> **DIRECTIONS FOR THIS TASK**:
Note how many lines in the entries contain the string "right", then give that number and nothing else.

Stored data entries
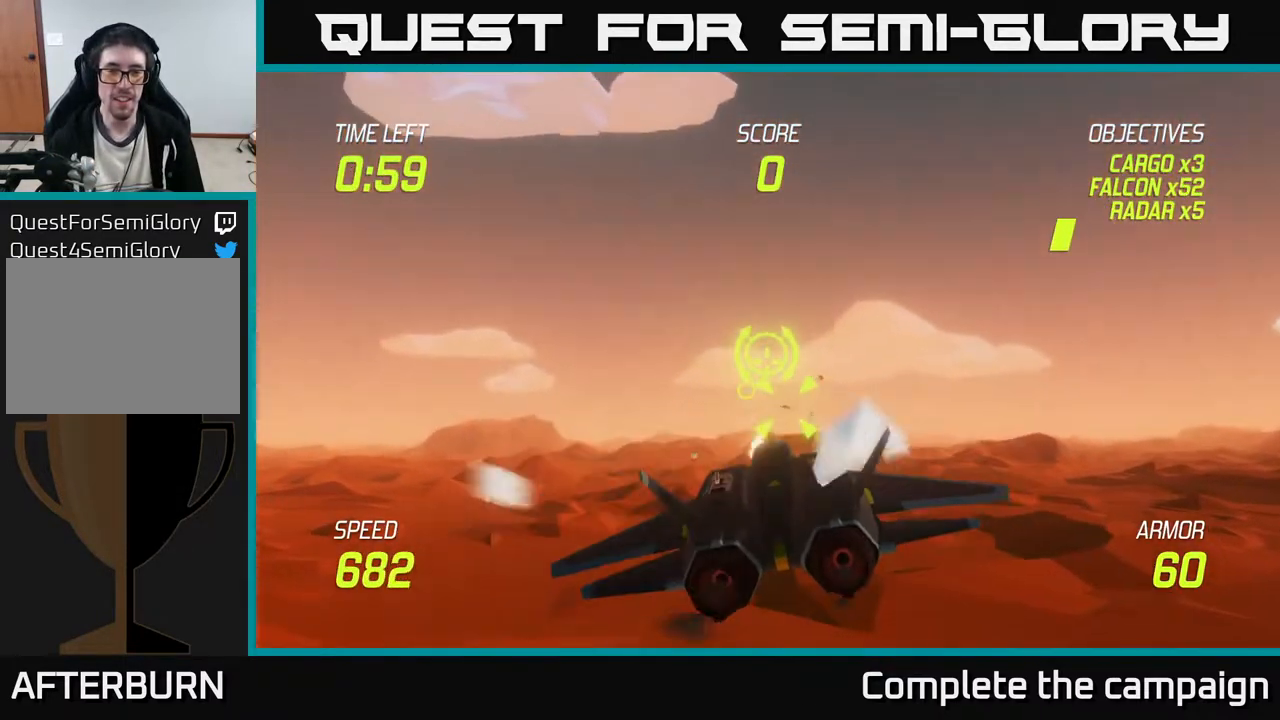
{"buttons": [], "left_stick": "down-right", "events": [[50, "left_stick", "center"], [233, "left_stick", "up"], [267, "R2", "up"], [433, "left_stick", "center"], [483, "left_stick", "down-right"]]}
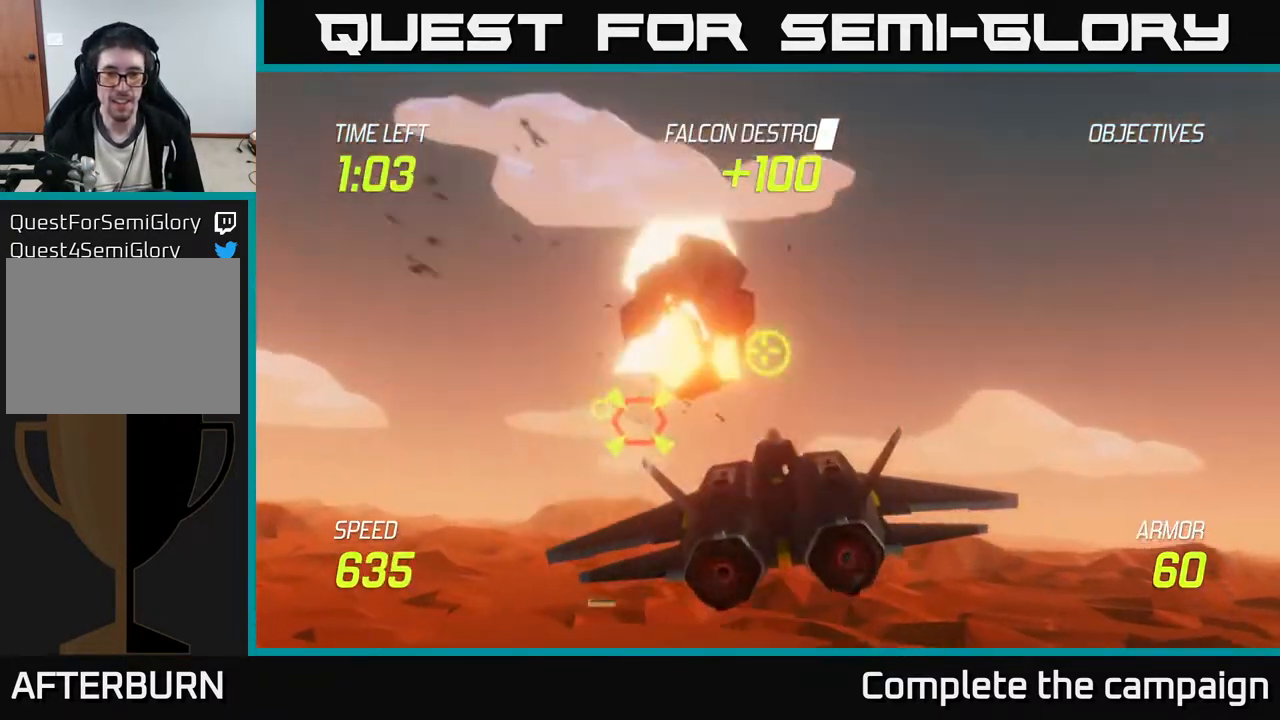
{"buttons": [], "left_stick": "up-left", "events": [[217, "left_stick", "down-left"], [383, "left_stick", "up-left"]]}
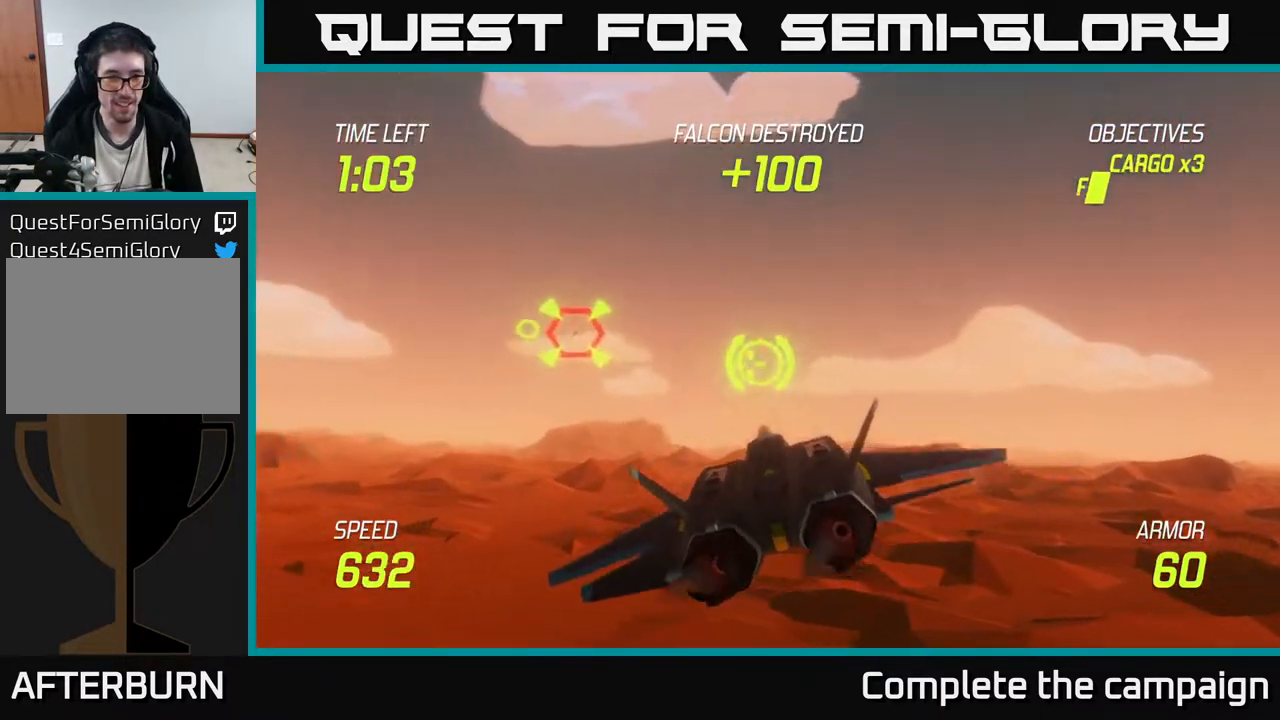
{"buttons": [], "left_stick": "center", "events": [[250, "R2", "down"], [300, "left_stick", "down-left"], [367, "R2", "up"], [450, "left_stick", "center"]]}
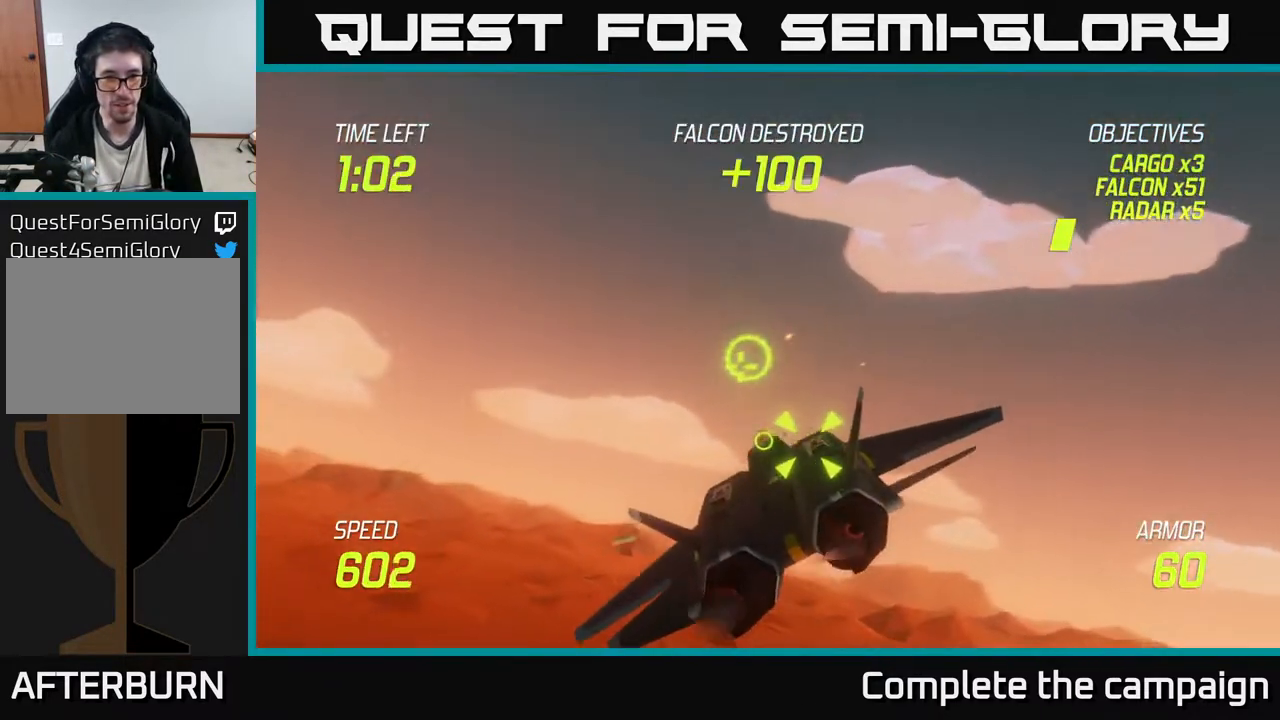
{"buttons": ["R2"], "left_stick": "up", "events": [[33, "left_stick", "down-left"], [117, "R2", "down"], [167, "left_stick", "center"], [400, "left_stick", "up"]]}
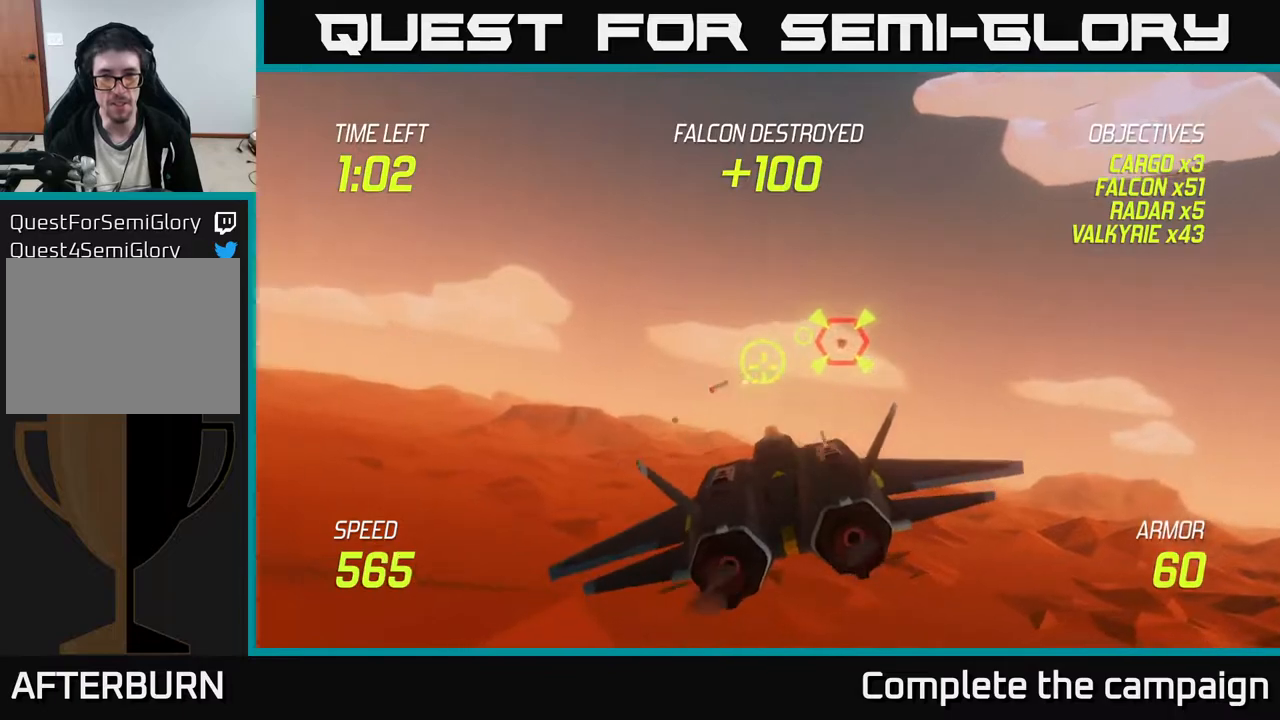
{"buttons": [], "left_stick": "left", "events": [[17, "R2", "up"], [50, "left_stick", "center"], [117, "R2", "down"], [167, "left_stick", "left"], [450, "R2", "up"]]}
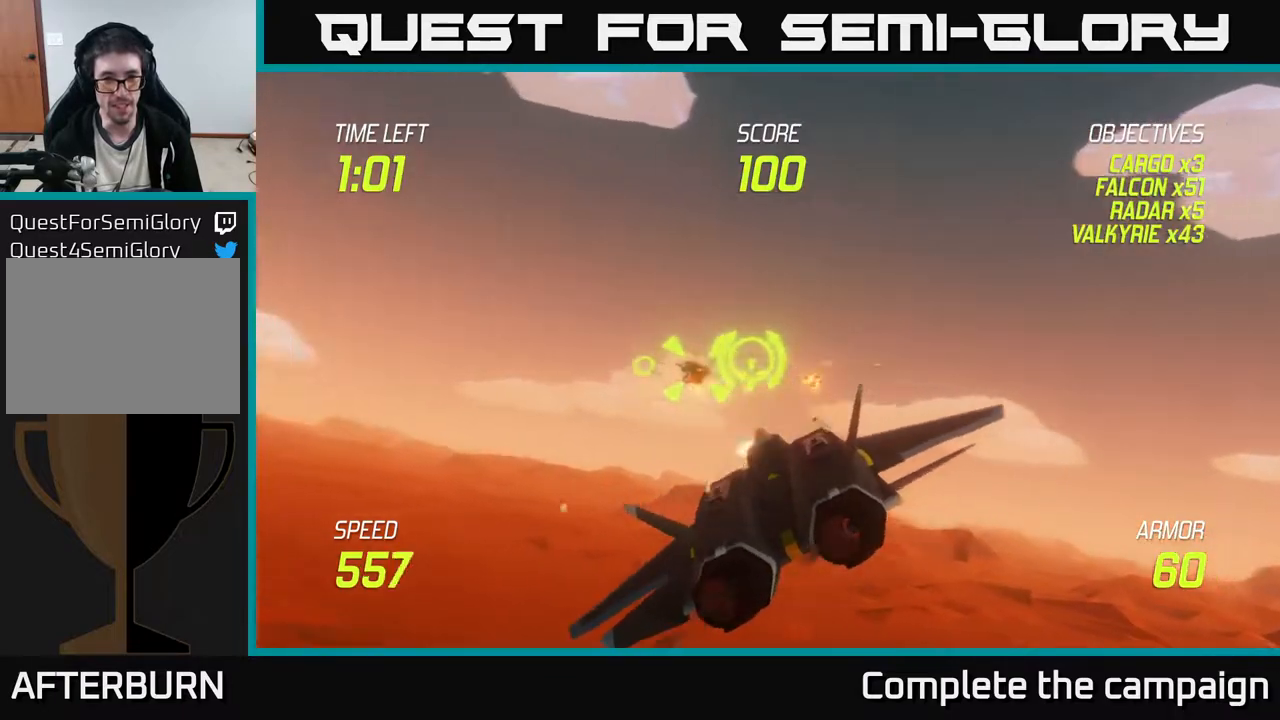
{"buttons": [], "left_stick": "right", "events": [[100, "R2", "down"], [250, "R2", "up"], [367, "left_stick", "right"]]}
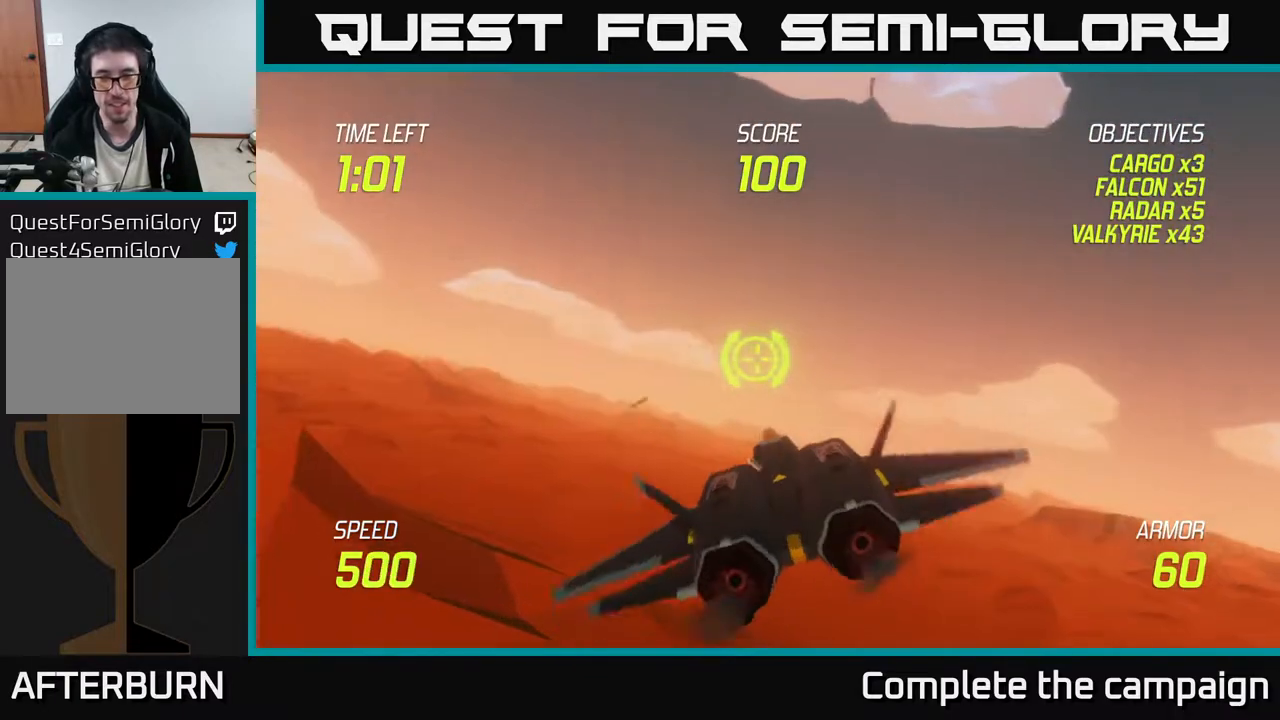
{"buttons": ["L2"], "left_stick": "right", "events": [[150, "L2", "down"], [200, "L2", "up"], [283, "L2", "down"], [350, "L2", "up"], [500, "L2", "down"]]}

> **ANSWER TO THIS TASK**:
3